La profusion de couleurs et des matières expriment la joie.

En 1984 l’ensemble de cette œuvre fait l’objet d’une donation de la part d’Arcabas au département d’Isère. Ce statut est unique en France : il s’agit d’une église-musée. Cette donation assure la sécurité et la promotion de l’œuvre d’Arcabas, tout en conservant la vocation de lieu de culte du bâtiment

Ainsi, l’artiste peint une cinquantaine de toiles qui constituent la « prédelle » (qui se trouve dans la partie inférieure). Cette prédelle illustre la vision du monde selon Arcabas, à travers différents passages de la vie du Christ sans ordre prédéfini.

 

C’est là que l’on trouve l’illustration du possédé de Gerasa. Le panneau est divisé en deux parties.

La partie supérieure montre Jésus chassant les démons du possédé. À gauche Jésus, brillant, dans une vive lumière, avance énergiquement, la main levée pour chasser les démons, vers le possédé.

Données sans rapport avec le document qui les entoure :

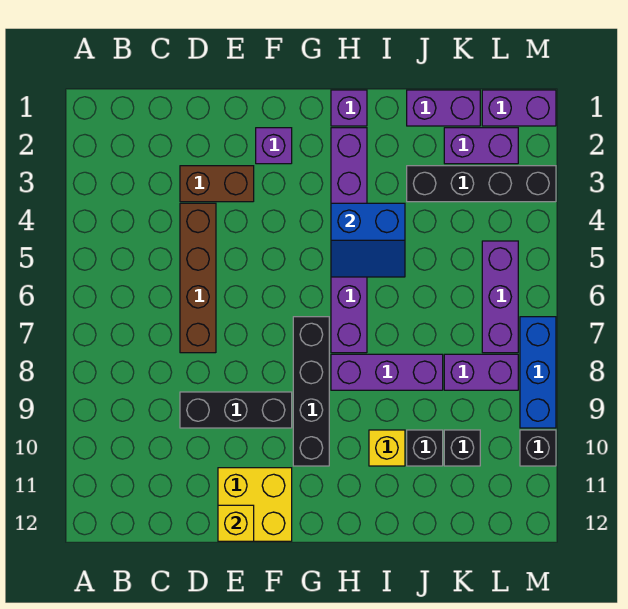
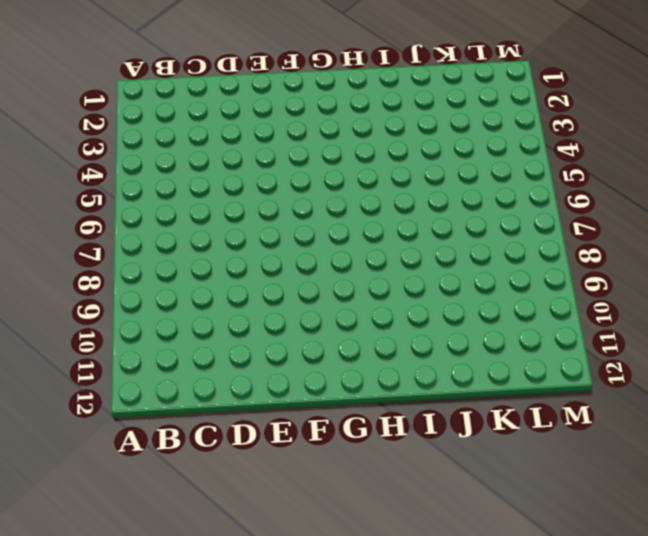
none -> brown brick D3:E3 level 1
none -> brown brick D4:D7 level 1
none -> black brick D9:F9 level 1

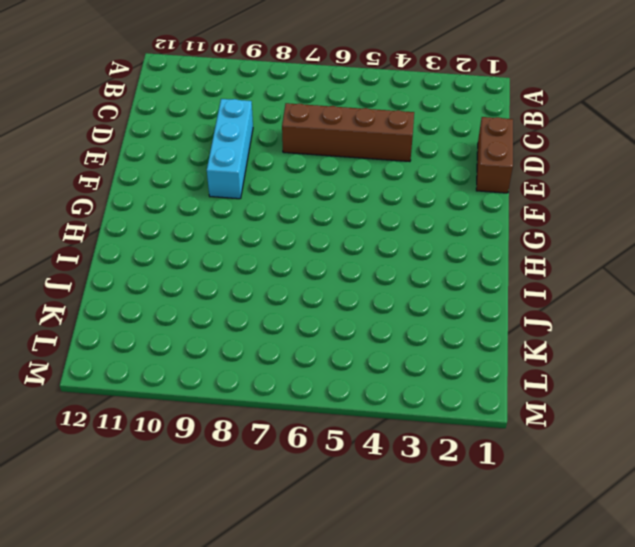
brown brick D1:E1 level 1 -> brown brick D3:E3 level 1
cyan brick D9:F9 level 1 -> black brick D9:F9 level 1
none -> yellow brick E11:F12 level 1
none -> purple brick F2 level 1
none -> black brick G7:G10 level 1

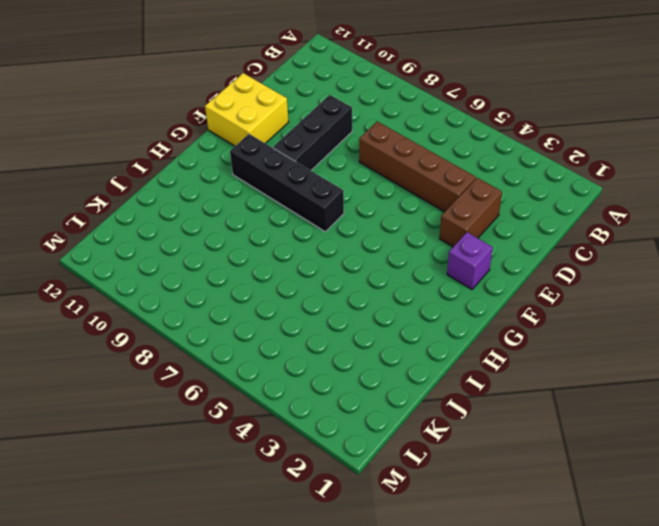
none -> purple brick H1 level 1
none -> purple brick H2:H7 level 1
none -> purple brick H8:J8 level 1

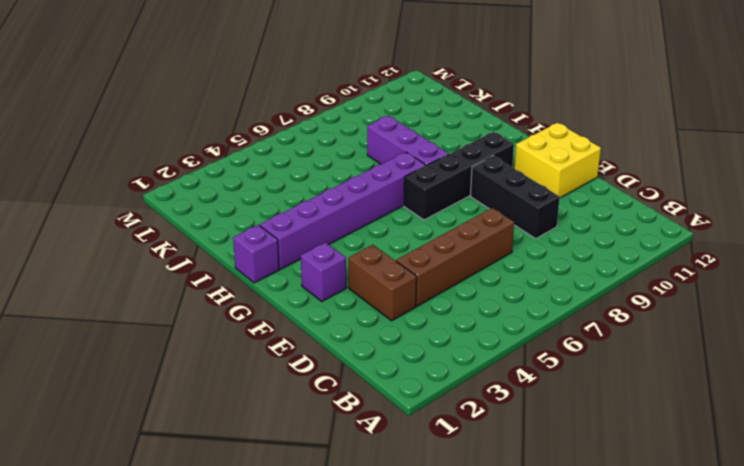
none -> yellow brick I10 level 1
none -> purple brick J1:K1 level 1
none -> black brick J3:M3 level 1

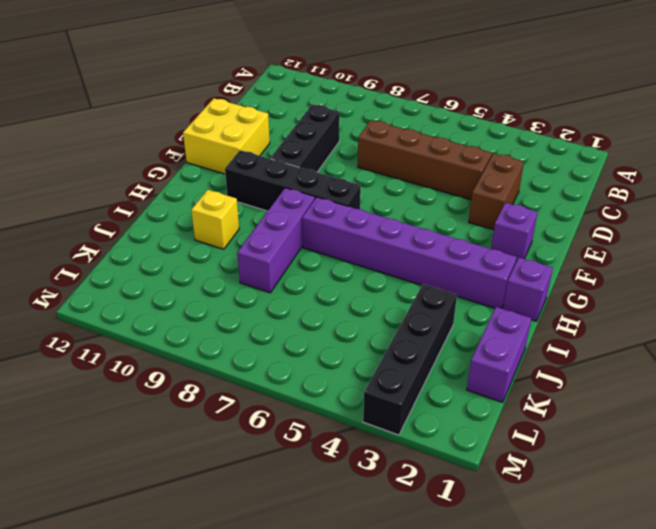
none -> black brick J10 level 1
none -> purple brick K2:L2 level 1
none -> purple brick K8:L8 level 1

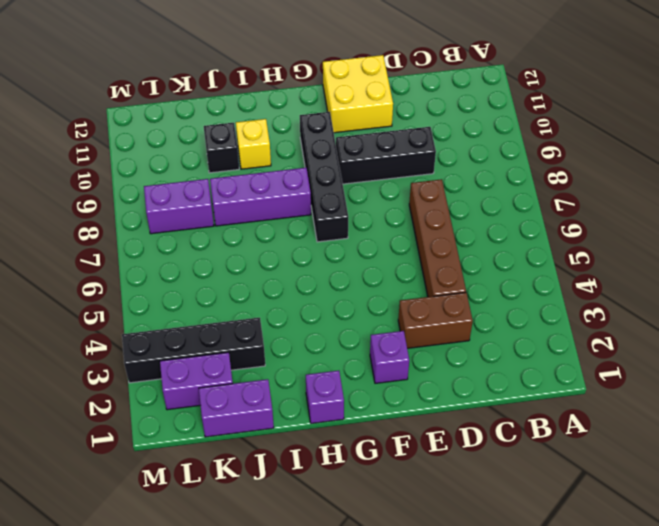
none -> purple brick H2:H7 level 1
none -> black brick K10 level 1
none -> purple brick L1:M1 level 1

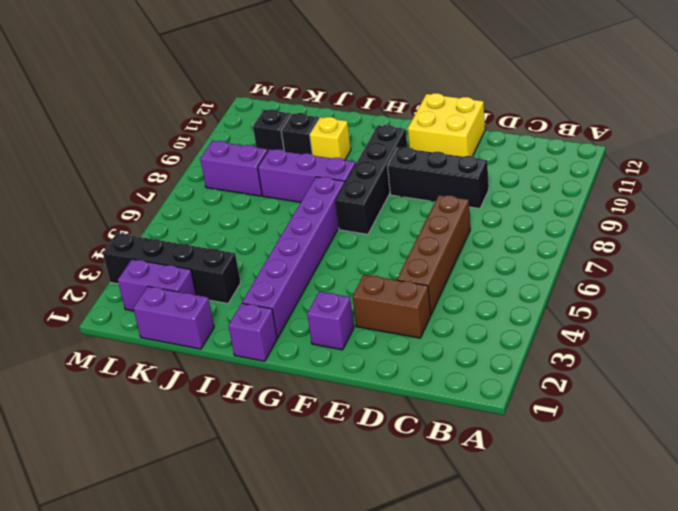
none -> purple brick L1:M1 level 1
none -> purple brick L5:L7 level 1
none -> blue brick M7:M9 level 1

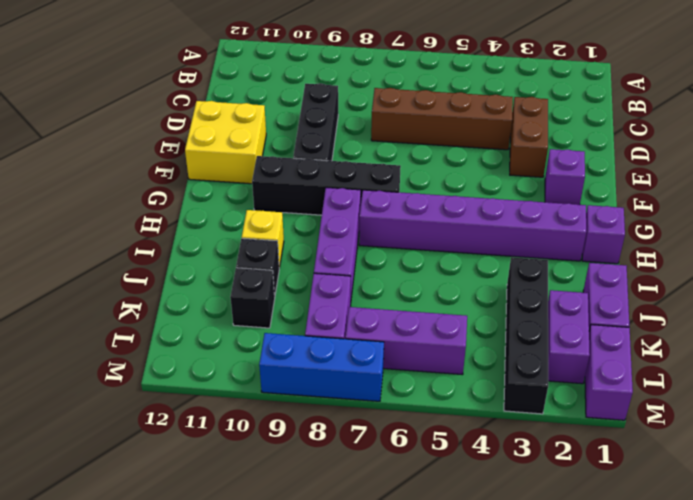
none -> black brick M10 level 1
none -> yellow brick E12 level 2
none -> blue slope H4:I5 level 2 top 4

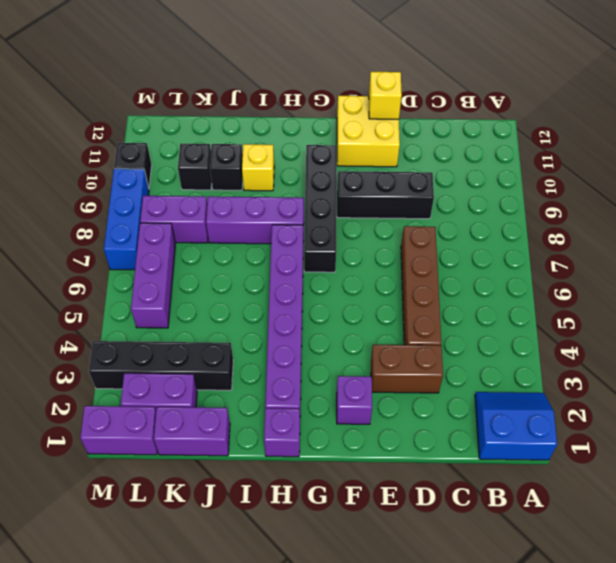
blue slope A1:B2 level 1 top 1 -> blue slope H4:I5 level 2 top 4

L’homme sombre, à genoux, terrifié, est ébloui par la lumière et la vigueur qui émane de Jésus . Les démons, nombreux fuient à l’arrière, vers des zones sombres.

Dans la partie inférieure, les porcs courent inexorablement pour se noyer dans les eaux tourbillonnantes qui semblent les aspirer !

Le texte biblique

Ils arrivèrent sur l’autre rive du lac, dans le pays des Géraséniens.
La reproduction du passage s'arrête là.